(Items from a data source)
......
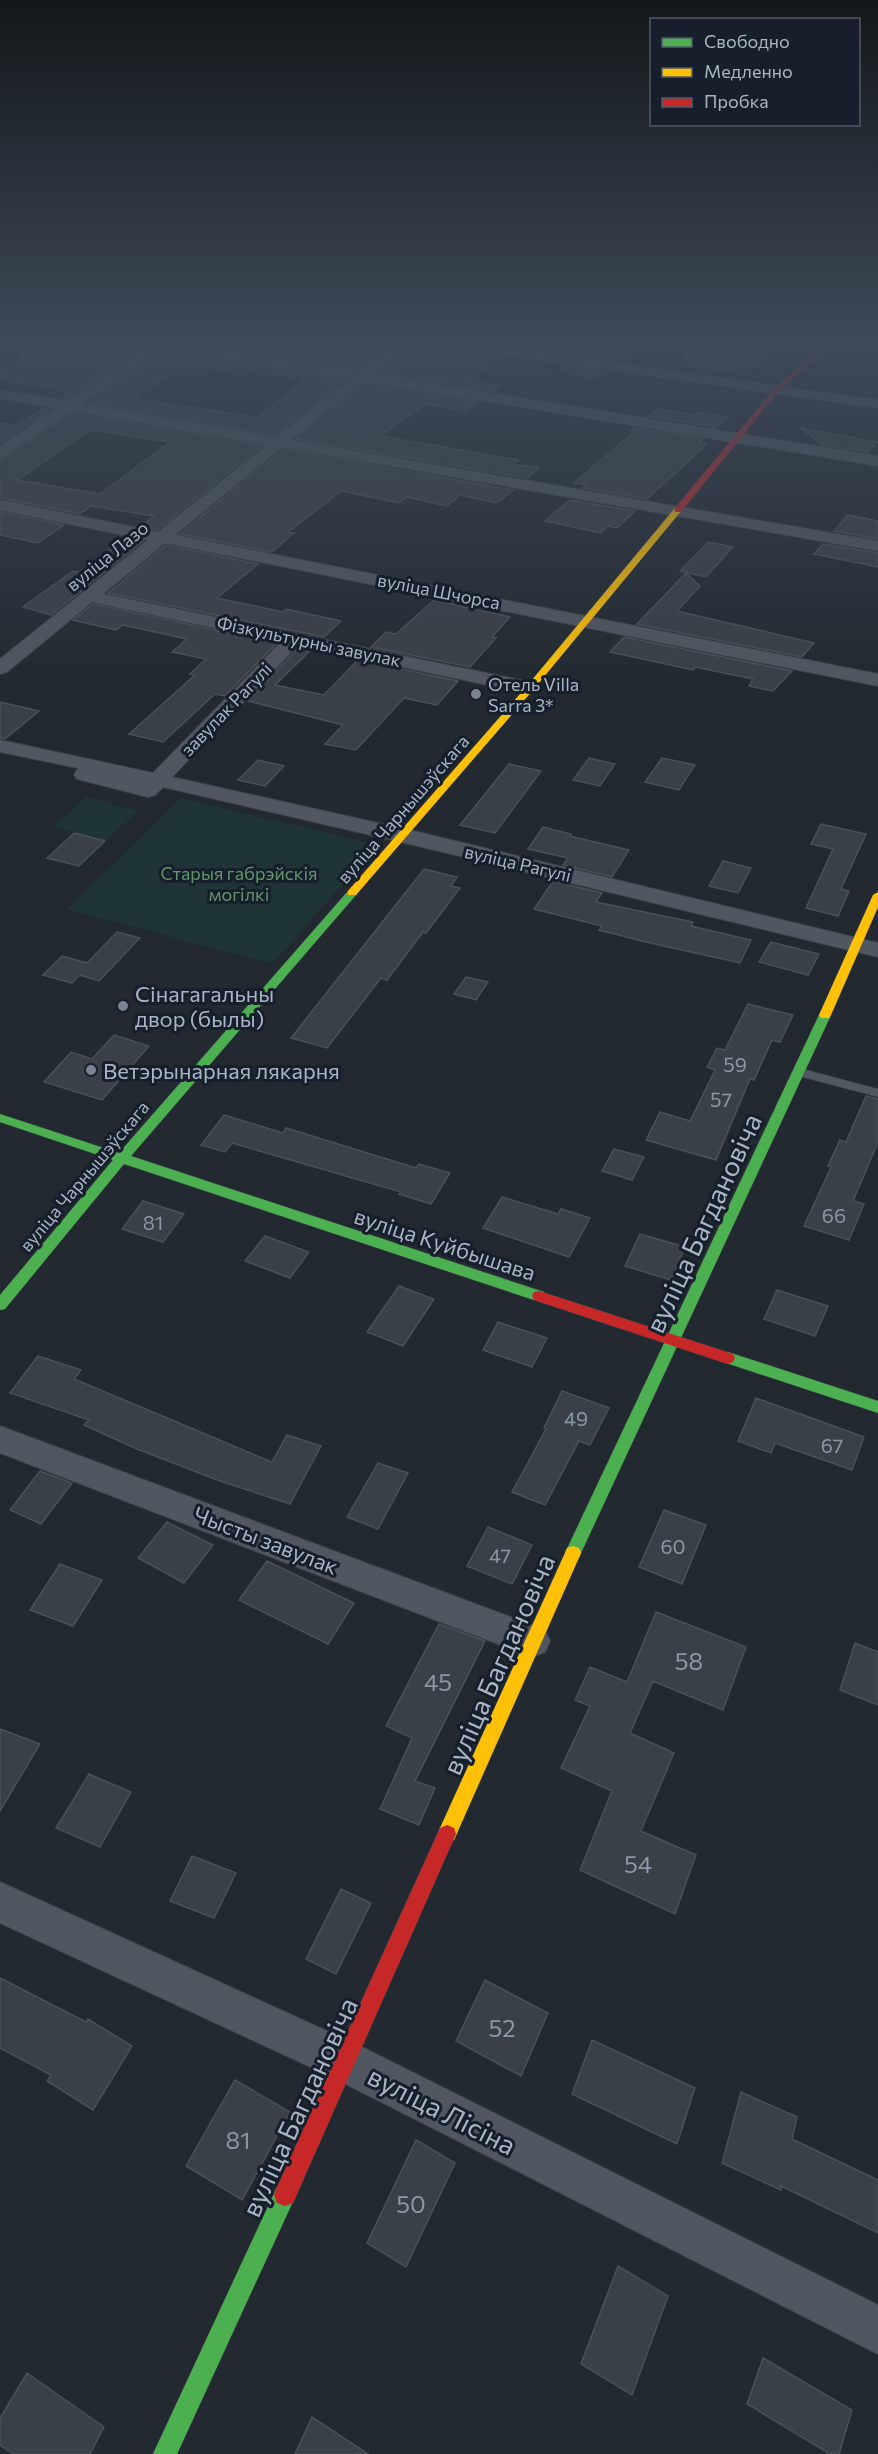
<svg xmlns="http://www.w3.org/2000/svg" width="878" height="2454" viewBox="0 0 878 2454" font-family="Commissioner,sans-serif">
<style>
.green{fill:#1f3436}
.building{fill:#3a4047;stroke:#495058;stroke-width:1.5;fill-rule:evenodd}
.lines{fill:none;stroke-linecap:round;stroke-linejoin:round}
.lane-casing{stroke:#3e444a;stroke-width:1}
.street-casing{stroke:#3e444a;stroke-width:2}
.fast-casing{stroke:#3e444a;stroke-width:1}
.slow-casing{stroke:#3e444a;stroke-width:1}
.jam-casing{stroke:#3e444a;stroke-width:1}
.lane{fill:#515760;fill-rule:evenodd}
.street{fill:#515760;fill-rule:evenodd}
.fast{fill:#4caf50;fill-rule:evenodd}
.slow{fill:#ffc107;fill-rule:evenodd}
.jam{fill:#c62828;fill-rule:evenodd}
.poi-dot{fill:#7a8491;stroke:#161f2b;stroke-width:2}
.labels{text-anchor:middle;dominant-baseline:central;stroke-width:6;stroke-linejoin:round;paint-order:stroke}
.far-street-label{font-size:18px;fill:#a9b5c5;stroke:#161f2b}
.far-poi-label{font-size:18px;fill:#a9b5c5;stroke:#161f2b;text-anchor:start}
.far-park-label{font-size:18px;fill:#60966a;stroke:#161f2b}
.number-label{font-size:20px;fill:#8d98a6}
.poi-label{font-size:22px;fill:#a9b5c5;stroke:#161f2b;text-anchor:start}
.street-label{font-size:22px;fill:#a9b5c5;stroke:#161f2b}
.near-number-label{font-size:24px;fill:#8d98a6}
.near-street-label{font-size:27px;fill:#a9b5c5;stroke:#161f2b}
</style>
<rect width="100%" height="100%" fill="#222930"/>
<path class="green" d="M86,797L139,811L105,841L53,827Z
M181,798L377,845L272,964L67,909Z"/>
<path class="building" d="M52,339H103L95,344L138,350L66,399L61,398L70,393L62,391L65,390L0,380V370Z
M191,339L346,357L369,340L391,342L357,369L184,344Z
M486,339H530L517,347L485,343Z
M600,339H648L619,361L577,356Z
M708,339H781L751,374L677,364Z
M412,345L484,357V355L503,357L469,380L500,386L493,391L378,373Z
M160,353L169,354L345,379L275,435L88,403ZM184,365L246,374L250,371L305,379L258,417L135,399Z
M563,366L606,372L597,378L556,371Z
M365,383L478,402L465,411L426,404L380,436L519,460L514,464L539,468L527,478L296,439Z
M44,408L50,409L0,443V423L15,426Z
M658,409L693,415L697,412L728,417L716,427L648,416Z
M72,413L262,446L157,530L141,526L154,516L91,506L80,514L0,498V460ZM90,430L170,442L100,494L18,480Z
M635,428L703,439L699,443L707,444L647,499L583,488L586,485L574,483L634,432L631,431Z
M800,428L877,442L868,452L823,445Z
M283,449L513,490L497,503L460,495L447,506L407,497L399,503L341,491L288,532L294,533L272,552L180,534Z
M570,500L635,511L617,528L608,526L601,533L545,521Z
M0,512L64,525L38,543L0,535Z
M848,515L878,521V539L834,531Z
M126,538L143,541L51,615L23,607L73,571L79,572Z
M708,542L733,547L706,577L680,571Z
M823,544L878,553V567L814,554Z
M166,545L258,564L217,598L283,612L286,609L341,621L324,637L108,593Z
M686,573L700,586L677,611L814,643L802,657L637,624Z
M434,600L510,617L492,637L496,638L470,667L371,647L386,632L396,634Z
M93,604L277,643L225,696L215,694L163,742L129,734L195,675L190,674L206,659L172,652L187,639L123,625L116,630L73,620Z
M624,637L792,671L773,691L749,686L753,679L695,667L693,670L610,652Z
M299,647L311,650L275,685L324,695L358,660L458,681L437,705L404,698L356,750L325,744L343,725L248,701Z
M0,702L39,711L5,739L0,738Z
M589,758L615,764L600,786L573,780Z
M662,758L695,765L679,790L645,782Z
M258,760L284,766L265,786L238,780Z
M509,764L541,771L495,833L460,825Z
M821,824L866,834L841,889L849,891L838,916L806,908L833,849L811,844Z
M543,827L571,834L570,836L629,850L612,877L563,865L568,858L528,849Z
M74,833L105,841L79,866L47,858Z
M723,861L751,868L738,893L709,886Z
M424,869L457,877L451,886L460,888L426,933L423,932L387,980L381,978L327,1048L291,1038Z
M553,881L602,893L596,902L693,922L691,926L751,940L740,963L646,942L599,930L602,926L534,909Z
M117,932L140,938L99,981L80,975L72,983L43,975L62,956L87,963Z
M771,942L819,954L808,975L759,962Z
M466,977L488,982L476,1000L454,994Z
M748,1004L793,1015L780,1042L772,1040L754,1080L750,1079L716,1160L646,1140L660,1112L690,1121L715,1070L707,1067L717,1048L725,1050Z
M114,1035L149,1046L102,1100L44,1082L71,1052L92,1059Z
M866,1096L878,1099V1142L853,1201L864,1204L849,1240L804,1226L831,1167L828,1166L840,1140L846,1142Z
M224,1115L283,1133L286,1128L416,1168L419,1164L450,1173L431,1204L399,1194L401,1192L232,1143L225,1152L201,1145Z
M614,1149L644,1157L632,1180L602,1171Z
M502,1197L558,1214L561,1209L590,1218L569,1257L483,1228Z
M143,1201L184,1214L163,1242L122,1229Z
M640,1234L685,1247L671,1280L625,1266Z
M265,1236L309,1252L290,1278L245,1261Z
M399,1286L434,1299L403,1346L367,1332Z
M777,1290L828,1306L815,1336L764,1319Z
M498,1322L547,1338L532,1367L483,1350Z
M38,1356L81,1370L74,1379L272,1462L287,1435L321,1446L290,1504L220,1481L137,1449L84,1425L89,1420L10,1393Z
M562,1391L609,1408L590,1445L579,1441L545,1505L512,1492L546,1429L544,1428Z
M756,1398L864,1437L852,1470L775,1443L771,1453L738,1441Z
M378,1463L408,1473L378,1529L347,1517Z
M40,1471L72,1483L41,1524L10,1510Z
M664,1510L706,1525L682,1584L639,1567Z
M167,1522L213,1545L184,1583L138,1558Z
M488,1527L532,1545L512,1584L467,1566Z
M267,1561L354,1603L328,1644L239,1600Z
M60,1564L102,1580L73,1626L30,1610Z
M656,1612L746,1647L723,1710L653,1681L630,1733L674,1753L641,1831L696,1855L675,1914L580,1870L612,1791L561,1768L590,1706L575,1700L590,1667L627,1682Z
M439,1624L485,1641L415,1781L435,1788L419,1825L380,1809L412,1738L386,1726Z
M855,1643L878,1652V1705L840,1690Z
M0,1729L40,1744L0,1811Z
M89,1774L131,1792L100,1847L56,1828Z
M192,1856L236,1873L214,1918L170,1901Z
M341,1889L371,1903L336,1974L306,1959Z
M0,1978L86,2022L88,2019L132,2046L93,2110L47,2081L51,2075L0,2048Z
M485,1980L548,2013L521,2076L456,2041Z
M592,2040L695,2088L677,2144L572,2094Z
M235,2080L290,2112L242,2200L186,2166Z
M741,2092L797,2117L792,2139L878,2180V2233L781,2186V2190L722,2163Z
M416,2140L455,2163L406,2267L367,2243Z
M618,2266L668,2296L632,2395L581,2364Z
M763,2358L852,2410L839,2454H830L747,2404Z
M27,2373L104,2427L90,2454H13L0,2445V2418Z
M312,2417L368,2454H295Z"/>
<g class="lines">
<defs>
<path id="lane" d="M799,1068L878,1089V1097L795,1075L793,1072Z"/>
<path id="street" d="M105,339L155,342L170,339V344L358,371L399,339H442L878,400V408L412,342L373,374L878,456V466L364,381L291,440L878,541V551L282,447L175,535L878,674V686L165,543L103,594L530,682L540,688L530,694L298,645L172,777L418,832L878,943V957L418,846L163,787L155,795L148,797L77,779L74,775L78,768L0,752V740L153,773L281,642L92,602L7,672L0,674V659L148,540L0,510V500L158,532L267,445L72,411L0,458V446L56,408L0,398V390L67,401L145,348L111,343ZM160,350L350,378L276,437L82,404Z
M0,1426L545,1630L550,1641L545,1652L532,1657L0,1453Z
M0,1882L362,2047L878,2305V2354L332,2077L0,1923Z"/>
<path id="fast" d="M352,890L357,893L356,895L131,1156L544,1292L546,1296L544,1300H534L124,1164L5,1309L0,1310V1295L113,1160L0,1122V1114L119,1153L348,891Z
M825,1011L831,1015L581,1553L579,1558L573,1560L567,1558L565,1553L819,1015Z
M728,1352L878,1401V1413L723,1362L721,1358L723,1354Z
M285,2184L293,2187L296,2195L177,2454H153L277,2187Z"/>
<path id="slow" d="M675,508L682,510L533,690L356,895H348V891L527,686Z
M878,892V907L831,1015L829,1018H821L819,1015L873,895Z
M573,1546L579,1548L581,1553L454,1840L447,1843L440,1840L438,1834L440,1828L565,1553L567,1548Z"/>
<path id="jam" d="M832,339H838L779,390L681,512H675V508L775,388Z
M539,1291L733,1354L735,1358L733,1362L728,1364L534,1300L532,1296L534,1292Z
M447,1825L454,1828L456,1834L293,2203L285,2206L277,2203L274,2195L277,2187L440,1828Z"/>
</defs>
<use href="#lane" class="lane-casing"/>
<use href="#street" class="street-casing"/>
<use href="#fast" class="fast-casing"/>
<use href="#slow" class="slow-casing"/>
<use href="#jam" class="jam-casing"/>
<use href="#lane" class="lane"/>
<use href="#street" class="street"/>
<use href="#fast" class="fast"/>
<use href="#slow" class="slow"/>
<use href="#jam" class="jam"/>
</g>
<linearGradient id="sky" x2="0" y2="1"><stop stop-color="#13171a"/><stop offset="0.5" stop-color="#3e4959"/><stop offset="1" stop-color="#3e4959" stop-opacity="0"/></linearGradient>
<rect width="878" height="682" fill="url(#sky)"/>
<g class="poi-dot">
<circle cx="476" cy="694" r="6"/>
<circle cx="123" cy="1006" r="6"/>
<circle cx="91" cy="1070" r="6"/>
</g>
<g class="labels">
<g class="far-street-label">
<text transform="translate(107 556) rotate(-39)">вуліца Лазо</text>
<text transform="translate(439 591) rotate(11)">вуліца Шчорса</text>
<text transform="translate(309 641) rotate(12)">Фізкультурны завулак</text>
<text transform="translate(226 709) rotate(-46)">завулак Рагулі</text>
<text transform="translate(403 809) rotate(-49)">вуліца Чарнышэўскага</text>
<text transform="translate(518 863) rotate(13)">вуліца Рагулі</text>
<text transform="translate(84 1176) rotate(-50)">вуліца Чарнышэўскага</text>
</g>
<g class="far-poi-label">
<text x="488" y="684">Отель Villa<tspan x="488" dy="21">Sarra 3*</tspan></text>
</g>
<g class="far-park-label">
<text x="239" y="873">Старыя габрэйскія<tspan x="239" dy="21">могілкі</tspan></text>
</g>
<g class="number-label">
<text x="735" y="1064">59</text>
<text x="721" y="1099">57</text>
<text x="834" y="1215">66</text>
<text x="153" y="1222">81</text>
<text x="576" y="1418">49</text>
<text x="832" y="1445">67</text>
<text x="673" y="1546">60</text>
<text x="500" y="1555">47</text>
</g>
<g class="poi-label">
<text x="135" y="993">Сінагагальны<tspan x="135" dy="25">двор (былы)</tspan></text>
<text x="103" y="1070">Ветэрынарная лякарня</text>
</g>
<g class="street-label">
<text transform="translate(445 1244) rotate(18)">вуліца Куйбышава</text>
<text transform="translate(266 1540) rotate(21)">Чысты завулак</text>
</g>
<g class="near-number-label">
<text x="689" y="1660">58</text>
<text x="438" y="1681">45</text>
<text x="638" y="1863">54</text>
<text x="502" y="2027">52</text>
<text x="238" y="2139">81</text>
<text x="411" y="2203">50</text>
</g>
<g class="near-street-label">
<text transform="translate(703 1223) rotate(-65)">вуліца Багдановіча</text>
<text transform="translate(498 1664) rotate(-66)">вуліца Багдановіча</text>
<text transform="translate(299 2107) rotate(-65)">вуліца Багдановіча</text>
<text transform="translate(442 2110) rotate(27)">вуліца Лісіна</text>
</g>
</g>
<rect x="650" y="18" width="210" height="108" fill="#161f2b" stroke="#515b69" stroke-width="1.5"/>
<rect x="662" y="38" width="30" height="9" fill="#4caf50" stroke="#515b69" stroke-width="1.5"/>
<text x="704" y="48" font-size="18" fill="#a9b5c5">Свободно</text>
<rect x="662" y="68" width="30" height="9" fill="#ffc107" stroke="#515b69" stroke-width="1.5"/>
<text x="704" y="78" font-size="18" fill="#a9b5c5">Медленно</text>
<rect x="662" y="98" width="30" height="9" fill="#c62828" stroke="#515b69" stroke-width="1.5"/>
<text x="704" y="108" font-size="18" fill="#a9b5c5">Пробка</text>
</svg>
......
◆ ACTION ITEM ◆
Once you find the line with "M570,500L635,511L617,528L608,526L601,533L545,521Z" above, print it and every line after it up to and including the line with "M466,977L488,982L476,1000L454,994Z", exactly as written and nothing else.

◆ FINAL ANSWER ◆
M570,500L635,511L617,528L608,526L601,533L545,521Z
M0,512L64,525L38,543L0,535Z
M848,515L878,521V539L834,531Z
M126,538L143,541L51,615L23,607L73,571L79,572Z
M708,542L733,547L706,577L680,571Z
M823,544L878,553V567L814,554Z
M166,545L258,564L217,598L283,612L286,609L341,621L324,637L108,593Z
M686,573L700,586L677,611L814,643L802,657L637,624Z
M434,600L510,617L492,637L496,638L470,667L371,647L386,632L396,634Z
M93,604L277,643L225,696L215,694L163,742L129,734L195,675L190,674L206,659L172,652L187,639L123,625L116,630L73,620Z
M624,637L792,671L773,691L749,686L753,679L695,667L693,670L610,652Z
M299,647L311,650L275,685L324,695L358,660L458,681L437,705L404,698L356,750L325,744L343,725L248,701Z
M0,702L39,711L5,739L0,738Z
M589,758L615,764L600,786L573,780Z
M662,758L695,765L679,790L645,782Z
M258,760L284,766L265,786L238,780Z
M509,764L541,771L495,833L460,825Z
M821,824L866,834L841,889L849,891L838,916L806,908L833,849L811,844Z
M543,827L571,834L570,836L629,850L612,877L563,865L568,858L528,849Z
M74,833L105,841L79,866L47,858Z
M723,861L751,868L738,893L709,886Z
M424,869L457,877L451,886L460,888L426,933L423,932L387,980L381,978L327,1048L291,1038Z
M553,881L602,893L596,902L693,922L691,926L751,940L740,963L646,942L599,930L602,926L534,909Z
M117,932L140,938L99,981L80,975L72,983L43,975L62,956L87,963Z
M771,942L819,954L808,975L759,962Z
M466,977L488,982L476,1000L454,994Z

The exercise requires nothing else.